Strategy
Hedging the real risk of private fund yield.
Private fund returns look smooth on paper. They are not. Each position in the basket carries a sized hedge against a publicly traded counterpart that prices the same underlying risk.
Background
The Cambridge US Private Equity Index reported a 25% max drawdown in 2008. Over the same window, leveraged loans tracking the same credit fell 38%, BDCs holding nearly identical loan portfolios fell 60%, and listed PE manager equity traded at 70 to 88% discounts to reported NAV. Reported NAV smooths losses; the public counterpart prices them in real time. Investors using reported volatility as a measure of true risk understate drawdowns by two to three times.
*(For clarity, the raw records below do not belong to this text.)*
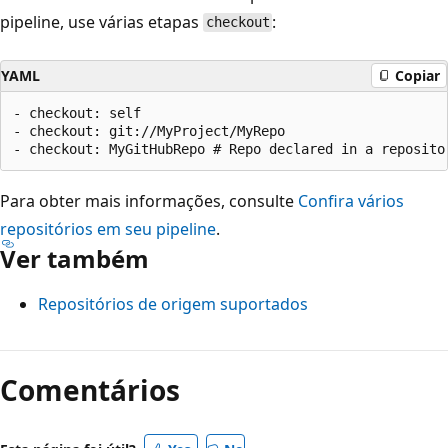
pipeline, use várias etapas
:
checkout
YAML
Copiar
- checkout: self

- checkout: git://MyProject/MyRepo

Para obter mais informações, consulte
Confira vários
repositórios em seu pipeline
.
Ver também
Repositórios de origem suportados
Comentários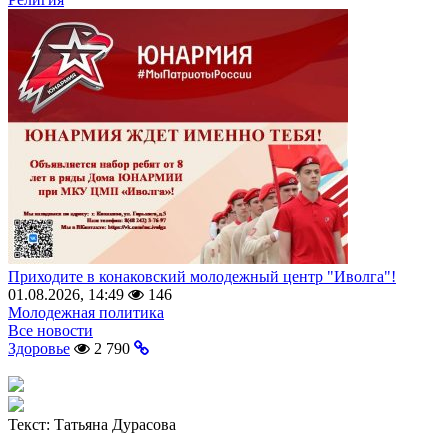
Приходите в конаковский молодежный центр "Иволга"!
01.08.2026, 14:49
146
Молодежная политика
Все новости
Здоровье
2 790
Текст:
Татьяна Дурасова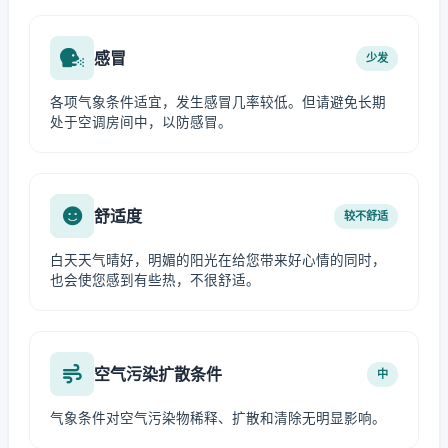
感冒
少发
各项气象条件适宜，发生感冒几率较低。但请避免长期
处于空调房间中，以防感冒。
舒适度
较不舒适
白天天气晴好，明媚的阳光在给您带来好心情的同时，
也会使您感到有些热，不很舒适。
空气污染扩散条件
中
气象条件对空气污染物稀释、扩散和清除无明显影响。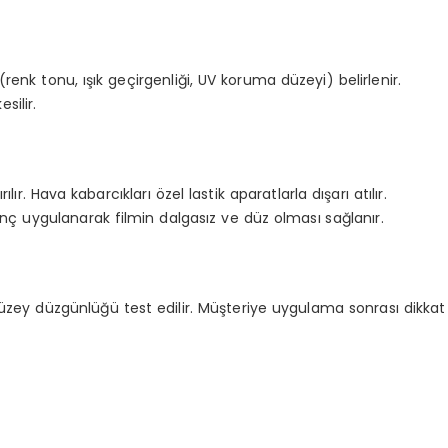
(renk tonu, ışık geçirgenliği, UV koruma düzeyi) belirlenir.
silir.
ır. Hava kabarcıkları özel lastik aparatlarla dışarı atılır.
ç uygulanarak filmin dalgasız ve düz olması sağlanır.
e yüzey düzgünlüğü test edilir. Müşteriye uygulama sonrası dikkat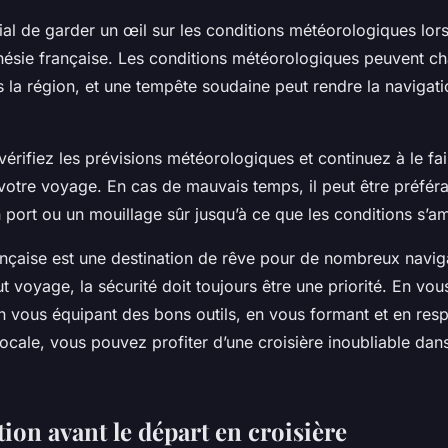
ucial de garder un œil sur les conditions météorologiques lor
ésie française. Les conditions météorologiques peuvent c
la région, et une tempête soudaine peut rendre la navigation
 vérifiez les prévisions météorologiques et continuez à le fa
votre voyage. En cas de mauvais temps, il peut être préfér
 port ou un mouillage sûr jusqu’à ce que les conditions s’am
ançaise est une destination de rêve pour de nombreux navig
voyage, la sécurité doit toujours être une priorité. En vou
n vous équipant des bons outils, en vous formant et en resp
ocale, vous pouvez profiter d’une croisière inoubliable dans
ion avant le départ en croisière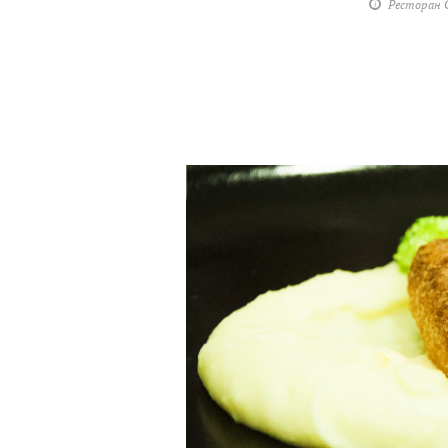
Ресторан С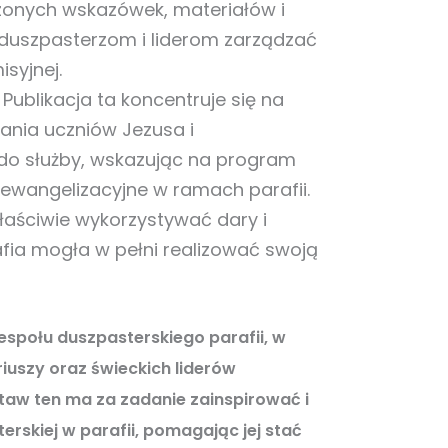
zonych wskazówek, materiałów i
 duszpasterzom i liderom zarządzać
syjnej.
Publikacja ta koncentruje się na
nia uczniów Jezusa i
do służby, wskazując na program
 ewangelizacyjne w ramach parafii.
właściwie wykorzystywać dary i
fia mogła w pełni realizować swoją
espołu duszpasterskiego parafii
, w
iuszy oraz świeckich liderów
staw ten ma za zadanie zainspirować i
erskiej
w parafii, pomagając jej stać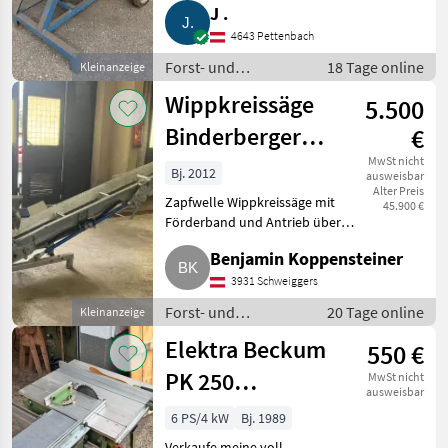
Sägeblatt hat einen Dm. von
J .
570 mm. Bei Fragen bitte
4643 Pettenbach
Forst- und
18 Tage online
Kleinanzeige
Holztechnik /
Wippkreissäge
5.500
Kreissägen
Binderberger
€
WS700
MwSt nicht
Bj. 2012
ausweisbar
Alter Preis
Zapfwelle Wippkreissäge mit
45.900 €
Förderband und Antrieb über
Zapfwelle. Die Kreissäge ist
Benjamin Koppensteiner
kaum gebraucht und daher in
einem Top-Zustand. Ideal zum
3931 Schweiggers
schnellen Brennholz abs
Forst- und
20 Tage online
Kleinanzeige
Holztechnik /
Elektra Beckum
550 €
Kreissägen
PK 250
MwSt nicht
ausweisbar
Tischkreissäge
6 PS/4 kW
Bj. 1989
Verkaufe meine voll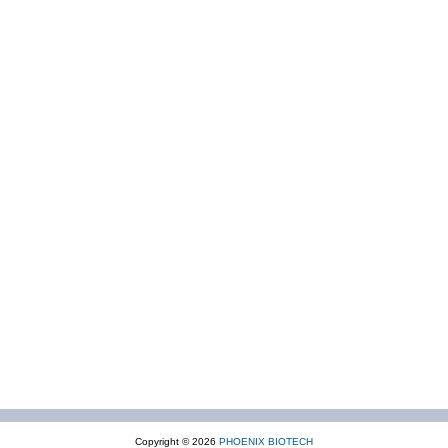
Copyright © 2026
PHOENIX BIOTECH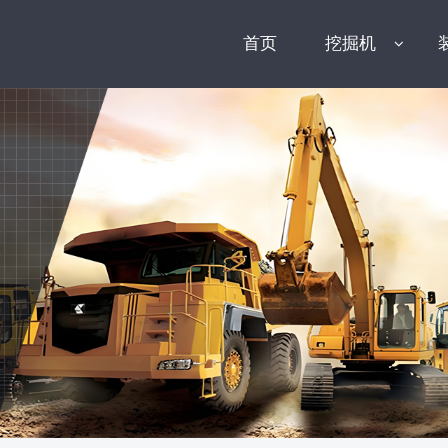
首页
挖掘机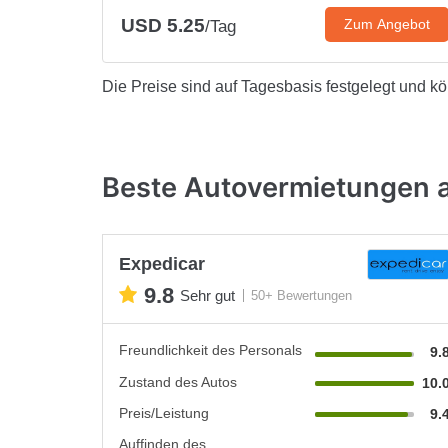
USD 5.25
Zum Angebot
/Tag
Die Preise sind auf Tagesbasis festgelegt und k
Beste Autovermietungen 
Expedicar
9.8
Sehr gut
50+ Bewertungen
Freundlichkeit des Personals
9.
Zustand des Autos
10.
Preis/Leistung
9.
Auffinden des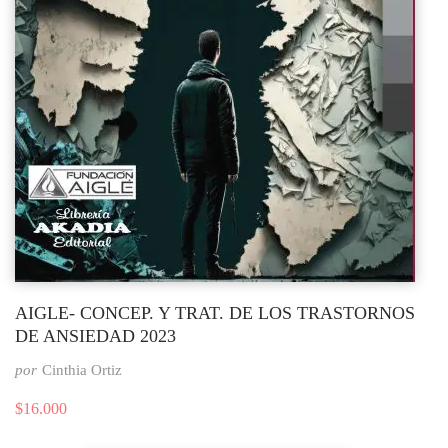
AIGLE- CONCEP. Y TRAT. DE LOS TRASTORNOS
DE ANSIEDAD 2023
por
Cinthia Ortiz
$
16.000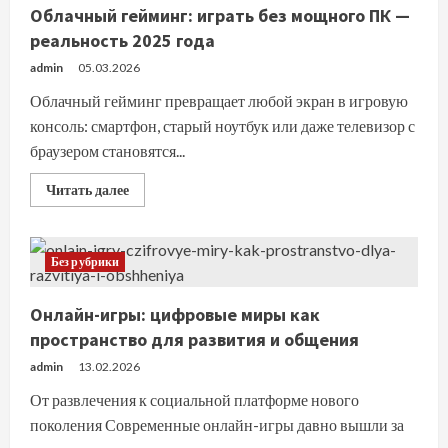
Облачный гейминг: играть без мощного ПК —
реальность 2025 года
admin
05.03.2026
Облачный гейминг превращает любой экран в игровую
консоль: смартфон, старый ноутбук или даже телевизор с
браузером становятся...
Прочитать
Читать далее
больше
о
Облачный
гейминг:
играть
Без рубрики
без
мощного
ПК
Онлайн-игры: цифровые миры как
—
реальность
пространство для развития и общения
2025
года
admin
13.02.2026
От развлечения к социальной платформе нового
поколения Современные онлайн-игры давно вышли за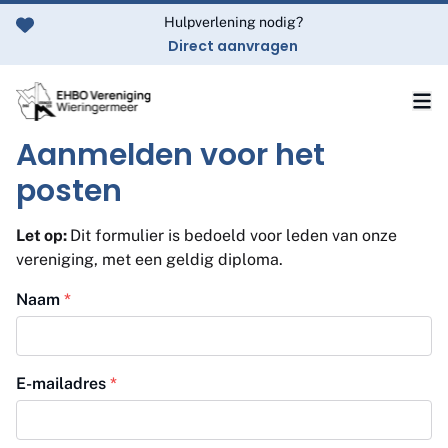
Ga naar de inhoud
Hulpverlening nodig?
Direct aanvragen
Aanmelden voor het
posten
Let op:
Dit formulier is bedoeld voor leden van onze
vereniging, met een geldig diploma.
Naam
*
E-mailadres
*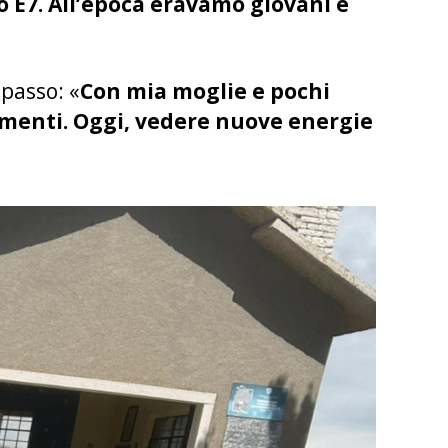
ro E7. All’epoca eravamo giovani e
 passo: «
Con mia moglie e pochi
egamenti. Oggi, vedere nuove energie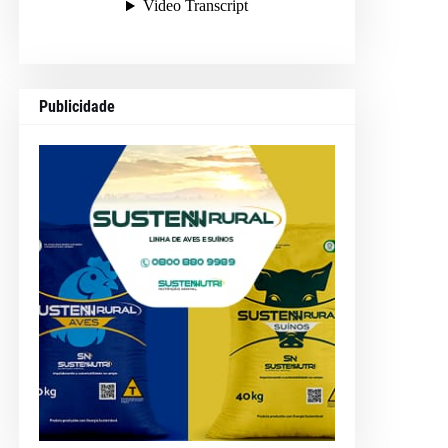
Publicidade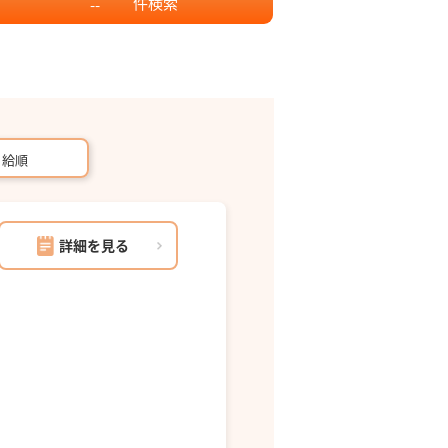
件
検索
--
月給順
詳細を見る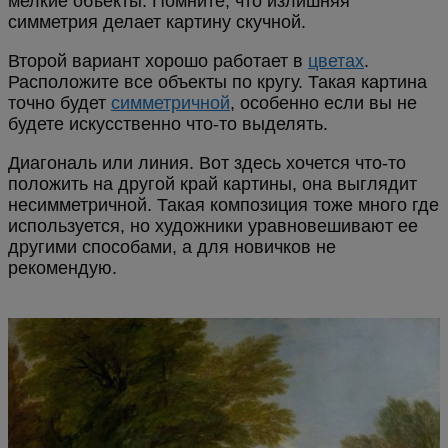
мелкие объекты. Помните, что излишняя
симметрия делает картину скучной.
Второй вариант хорошо работает в
цветах
.
Расположите все объекты по кругу. Такая картина
точно будет
симметричной
, особенно если вы не
будете искусственно что-то выделять.
Диагональ или линия. Вот здесь хочется что-то
положить на другой край картины, она выглядит
несимметричной. Такая композиция тоже много где
используется, но художники уравновешивают ее
другими способами, а для новичков не
рекомендую.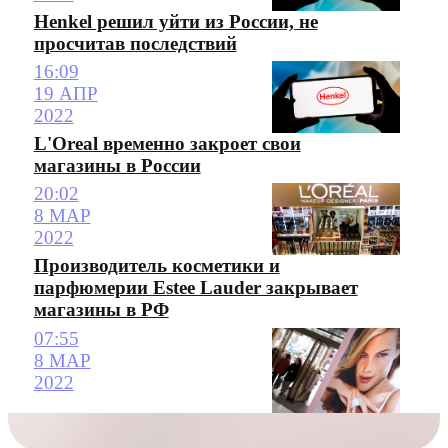
Henkel решил уйти из России, не
просчитав последствий
16:09
19 АПР
2022
L'Oreal временно закроет свои
магазины в России
20:02
8 МАР
2022
Производитель косметики и
парфюмерии Estee Lauder закрывает
магазины в РФ
07:55
8 МАР
2022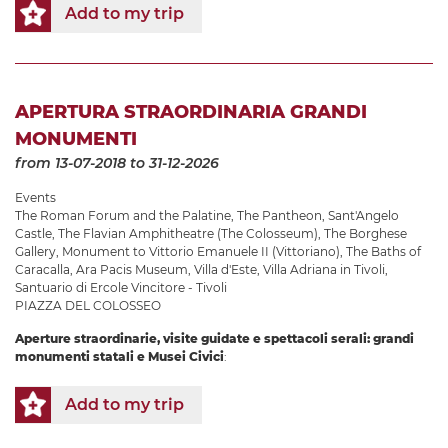
Add to my trip
APERTURA STRAORDINARIA GRANDI
MONUMENTI
from 13-07-2018
to 31-12-2026
Events
The Roman Forum and the Palatine
,
The Pantheon
,
Sant'Angelo
Castle
,
The Flavian Amphitheatre (The Colosseum)
,
The Borghese
Gallery
,
Monument to Vittorio Emanuele II (Vittoriano)
,
The Baths of
Caracalla
,
Ara Pacis Museum
,
Villa d'Este
,
Villa Adriana in Tivoli
,
Santuario di Ercole Vincitore - Tivoli
PIAZZA DEL COLOSSEO
Aperture straordinarie, visite guidate e spettacoli serali: grandi
monumenti statali e Musei Civici
:
Add to my trip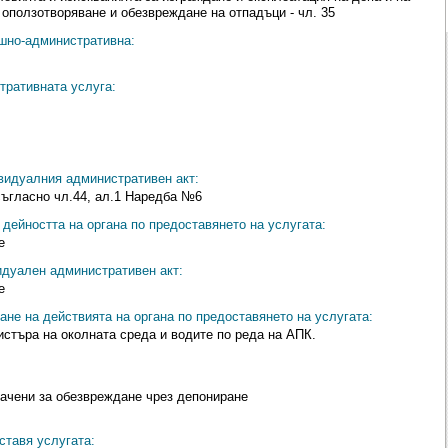
 оползотворяване и обезвреждане на отпадъци - чл. 35
ешно-административна:
тративната услуга:
видуалния административен акт:
съгласно чл.44, ал.1 Наредба №6
дейността на органа по предоставянето на услугата:
е
идуален административен акт:
е
ане на действията на органа по предоставянето на услугата:
стъра на околната среда и водите по реда на АПК.
ачени за обезвреждане чрез депониране
ставя услугата: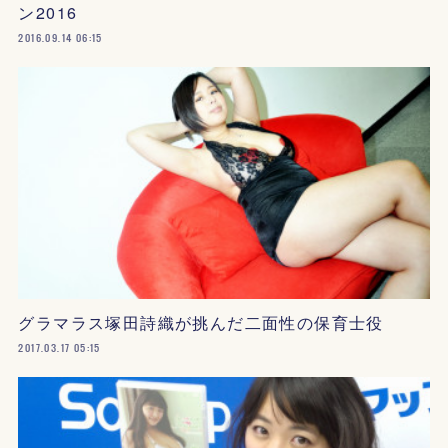
ン2016
2016.09.14 06:15
グラマラス塚田詩織が挑んだ二面性の保育士役
2017.03.17 05:15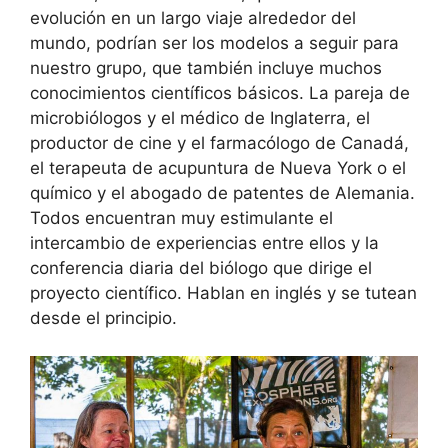
evolución en un largo viaje alrededor del
mundo, podrían ser los modelos a seguir para
nuestro grupo, que también incluye muchos
conocimientos científicos básicos. La pareja de
microbiólogos y el médico de Inglaterra, el
productor de cine y el farmacólogo de Canadá,
el terapeuta de acupuntura de Nueva York o el
químico y el abogado de patentes de Alemania.
Todos encuentran muy estimulante el
intercambio de experiencias entre ellos y la
conferencia diaria del biólogo que dirige el
proyecto científico. Hablan en inglés y se tutean
desde el principio.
| Proxy | 2008 (GFC) | 2015 16 | Q4 2018 |
|---|---|---|---|
| Cambridge PE Index (reported) | −25% | −1% | −2% |
| Liquid PE proxy basket | −58% | −28% | n/a |
| PE managers basket | n/a | −36% | −24% |
| BDC / leveraged loan basket | −60% | −33% | n/a |
| S&P 500 (reference) | −53% | −11% | −19% |
Source: Bloomberg, Cambridge Associates, Man Group analysis (van Dooijeweert, 2019).
Three proxy approaches
Three categories of publicly traded proxies are used in combination. No single proxy is the sole point of failure.
1. Liquid public proxies
Regression based baskets that match the factor exposures of the underlying private fund. Industry tilts plus bottom up name selection, avoiding the mega cap, biotech, utility, and REIT weightings that distort general public indices.
2. Manager basket
The publicly traded equity of the private fund managers themselves: Apollo, KKR, Blackstone, Ares, Carlyle, Oaktree, Intermediate Capital. High beta to the underlying cycle. In 2015 the basket fell 36% while the S&P 500 fell 11%; in Q4 2018 it fell 24% versus 19%.
3. BDCs and leveraged loan instruments
For private credit positions, BDCs and leveraged loan ETFs hold the same loans (or close substitutes) and price them daily. The most direct proxy because the underlying obligations are the same.
Hedging instruments
- Outright puts. Direct downside protection. Around 2 to 3% per annum for a 1Y 85% strike on liquid PE proxies. Maximum payoff in tail events.
- Put spreads. Buy closer to money, sell further out. Cuts premium 30 to 40% and caps payoff. The cap is rarely binding because the underlying private fund itself marks slowly.
- Underperformance options. Profit when the proxy underperforms a reference index (typically the S&P 500). Captures private fund specific risk like fee compression that shows up as relative weakness.
Hedging cost reference
| Proxy | 1Y put | Put spread | Notes |
|---|---|---|---|
| S&P 500 | 2.2% | 1.9% | Cheapest. Weakest correlation to PE. |
| Liquid PE proxy | 2.8% | 1.9% | Best correlation / option depth balance. |
| PE managers basket | 3.4% | 2.4% | Highest beta. Thinner option liquidity. |
| Leveraged loan index | 1.5% | 1.0% | Cheapest credit hedge. |
| BDC basket | 2.6% | 2.1% | Largest 2008 payoff. Lower depth. |
1Y 85% strike (puts) and 85/65 (spreads) for liquid PE and managers; 90% and 90/75 for loan and BDC. Source: Man Group, Bloomberg. Reference points; sizing, strike, and tenor tuned per position.
Selection logic
S&P 500 puts are the cheapest equity hedge but the index is a poor match for private fund risk, and layering shorts on it cancels the public yield the basket already holds.
The basket diversifies across all three proxy approaches. Per position weights depend on which proxy historically tracked the underlying best under stress, weighted by option market depth at the required size.
Hedge effectiveness is set by conditional correlation under stress, not historical drawdown. That correlation is unstable. Each pairing is its own regression, refreshed continuously. Pairings whose stress correlation degrades trigger an instrument review.
Why public hedges work
Book value accounting structurally understates drawdowns. The public counterpart hedges what the underlying actually is, not what the smoothed mark says.
The crystallization point is the key mechanic. Mark to market hedges register gains in real time, while the private fund has not yet adjusted its NAV. Those gains fund distributions and redemptions through the cycle without forced sales of the underlying. This is the failure mode that destroys most unhedged private fund allocations: holders forced to test private market liquidity at the worst moment. Per position hedging removes that constraint.